Guggenheim museum

Helsinki . GH-6038637359 entry


+ Malcolm Reading

Humans have been seeking duality in space in which we are both sheltered and ensured freedom. Contemporary art museums also evolve from the conventional type of space as “White Box” to seek a more open contemporary space. Nevertheless the traditional exhibition mode in an enclosed environment is not without its merit, which actually echoes our need deep inside for primary space. The identification of open space, on one hand results from the process of contemporary urban space growth, on the other hand it is relevant to the efforts of mankind to define their relationships to nature in contemporary lives.

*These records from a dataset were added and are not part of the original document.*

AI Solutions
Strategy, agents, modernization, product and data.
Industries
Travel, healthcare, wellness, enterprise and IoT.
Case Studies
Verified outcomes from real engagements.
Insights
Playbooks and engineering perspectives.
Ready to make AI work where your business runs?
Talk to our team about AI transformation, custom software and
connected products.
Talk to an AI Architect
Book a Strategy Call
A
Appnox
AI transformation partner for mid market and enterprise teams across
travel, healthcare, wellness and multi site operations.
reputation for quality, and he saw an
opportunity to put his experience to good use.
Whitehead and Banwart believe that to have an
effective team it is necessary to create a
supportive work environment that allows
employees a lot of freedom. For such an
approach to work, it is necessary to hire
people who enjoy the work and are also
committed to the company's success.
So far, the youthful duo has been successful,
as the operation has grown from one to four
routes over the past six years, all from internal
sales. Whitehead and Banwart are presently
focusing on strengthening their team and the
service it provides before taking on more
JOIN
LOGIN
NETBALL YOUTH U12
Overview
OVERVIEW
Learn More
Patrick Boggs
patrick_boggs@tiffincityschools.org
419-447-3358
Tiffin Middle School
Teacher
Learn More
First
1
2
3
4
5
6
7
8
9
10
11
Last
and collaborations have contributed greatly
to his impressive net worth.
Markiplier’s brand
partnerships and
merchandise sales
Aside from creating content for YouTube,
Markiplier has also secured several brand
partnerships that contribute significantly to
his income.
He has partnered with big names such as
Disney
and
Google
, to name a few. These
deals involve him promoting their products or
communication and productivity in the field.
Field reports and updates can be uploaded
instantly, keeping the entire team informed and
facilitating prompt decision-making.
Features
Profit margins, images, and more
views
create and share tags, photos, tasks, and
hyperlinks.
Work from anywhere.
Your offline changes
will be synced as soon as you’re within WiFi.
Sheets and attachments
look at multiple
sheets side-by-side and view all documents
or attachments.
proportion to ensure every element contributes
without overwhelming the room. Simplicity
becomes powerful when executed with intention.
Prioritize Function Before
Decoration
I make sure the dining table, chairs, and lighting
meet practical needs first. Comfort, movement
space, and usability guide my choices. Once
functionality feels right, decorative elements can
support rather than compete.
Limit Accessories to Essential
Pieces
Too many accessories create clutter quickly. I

The design of New Guggenheim Museum Helsinki intends to juxtapose the closed gallery spaces with the open galleries. The lower part of the museum is composed of the closed box-shaped galleries, adjusting the conventional “White Box” into organic shapes and positioning the galleries to create a sense of cave. While the open space in the museum upper part presents an undulating ground, which is connected to the adjacent hills via a pedestrian bridge crossing over the city street, and it also visually echoes the expansive sea to the other side of the museum.
The undulating ground creates a feeling of nature, and part of the space will be designed into a winter garden, as if the extension of the hills southwestern. It is where all museum public activities will take place. Also, a special gallery is located here, allowing an invited artist every year to have a solo show titled as “artist of the year of Guggenheim Helsinki”. It will appeal to the artists and art lovers all over the world.
To emphasize the visual weight, the lower galleries will be made of concrete (from the perspective of constructive technique, it can also be steel or wood structure with precast cladding of GFRC). Local wood in Finland will be used in the upper undulating ground and the museum roof, co-structured with steel, to highlight the sense of openness and lightness. Currently, there are two ways to form the upper space; both will be possible solutions in further design.